Developed economy stock markets have performed well in July. The Top UK 100 Companies continued its recovery following the result of the EU referendum, rising 3.38% over the month. Other developed markets rose by even more, with the S&P500 up 3.56%, the EuroStoxx 50 up 4.10% and the Nikkei 225 up 6.38%.

In the UK, the political and economic situation has continued to develop. A new government is now in place, led by Theresa May. Chancellor Merkel, who will be a strong influence in the upcoming negotiations between the UK and the EU, has indicated that she agrees the UK will need time to establish its negotiating position. UK stock markets received both these facts well, as they suggest that the UK will be able to start negotiations sooner and that they will be amicable when they do start.

Looking at the economic situation, the picture is more mixed. As previously mentioned, the Top UK 100 Companies is significantly up on the month, and up even more since the referendum result; the Top UK 250 Companies is almost back to its pre-referendum level (closing July at 17,282.88 compared to a closing price on 23 June of 17,333.51). The GBP-USD exchange rate continues to be volatile, but has begun to stabilise around 1.32 having fallen about 11% from the high before the result. This has the potential to help UK manufacturers by making their prices more attractive compared to overseas competitors. The benefits are enhanced for those companies which have non-sterling denominated earnings, as those earnings will increase in value in sterling terms.

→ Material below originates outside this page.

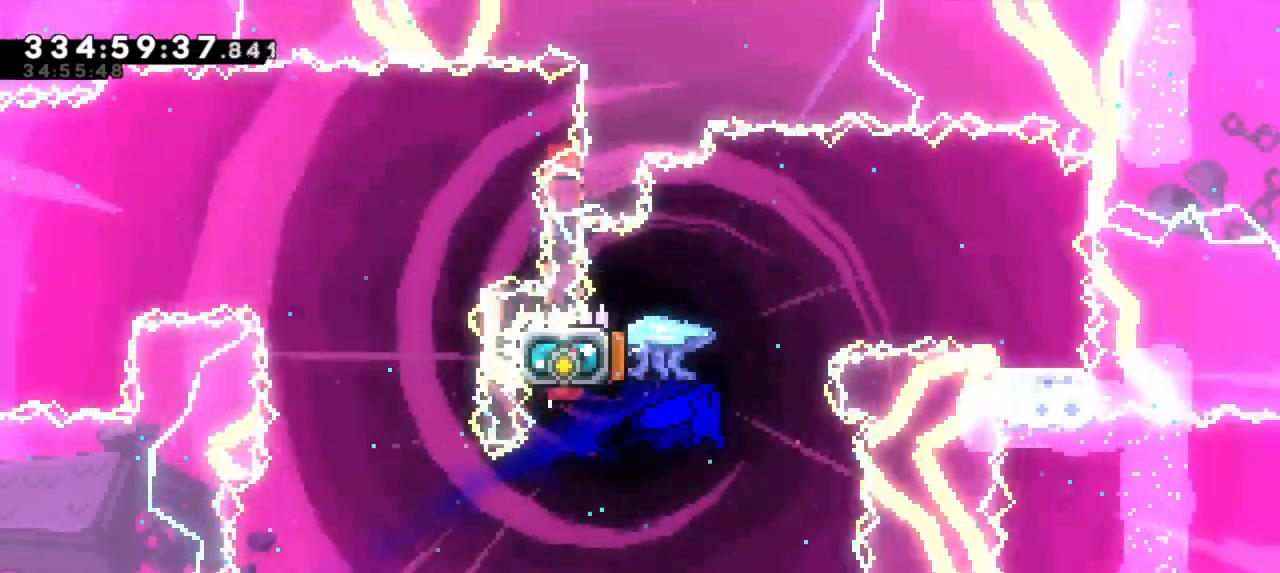
{"keys": ["right"], "events": [[17, "left", "down"], [50, "dash", "down"], [67, "up", "down"], [234, "dash", "up"], [317, "up", "up"], [334, "right", "down"], [367, "left", "up"]]}
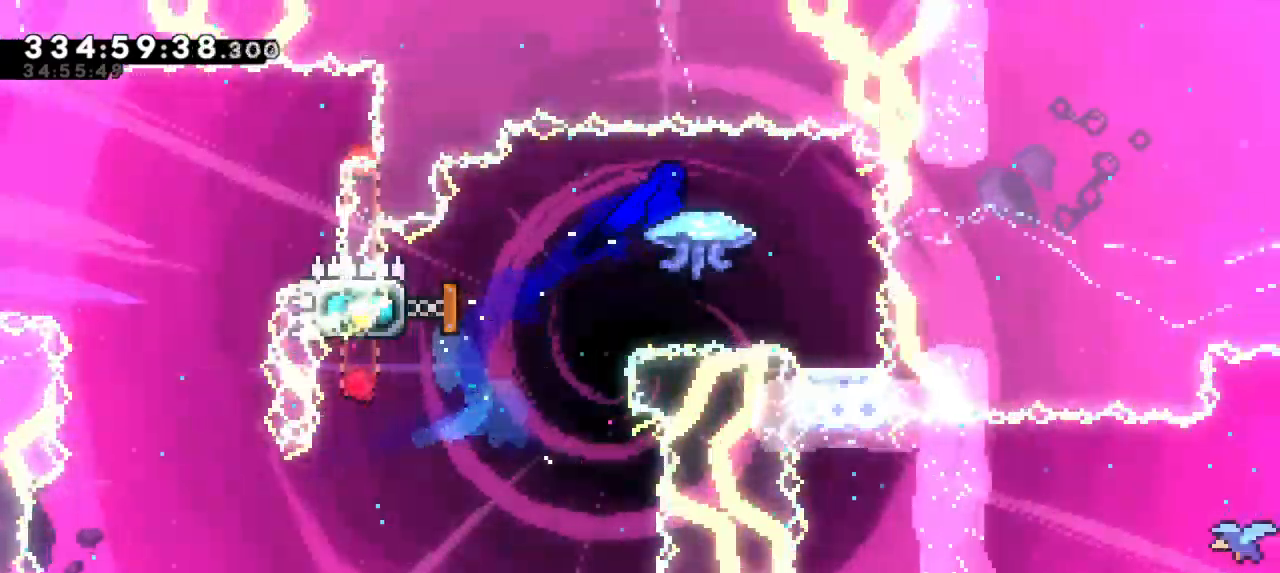
{"keys": [], "events": [[250, "right", "up"]]}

Confidence within the UK is still suffering, however. The UK falling from 5th richest nation to 6th richest nation received considerable press attention (it has since returned to being 5th richest). Such stories generally affect consumer confidence, which fell in July to its lowest level in 26 years. Industrial confidence also fell, dropping to 48.2 in July (compared to 52.4 in June), which indicates a contraction. Prolonged lack of confidence could have a negative effect on consumer and corporate spending which would have a knock-on effect on the country’s economy.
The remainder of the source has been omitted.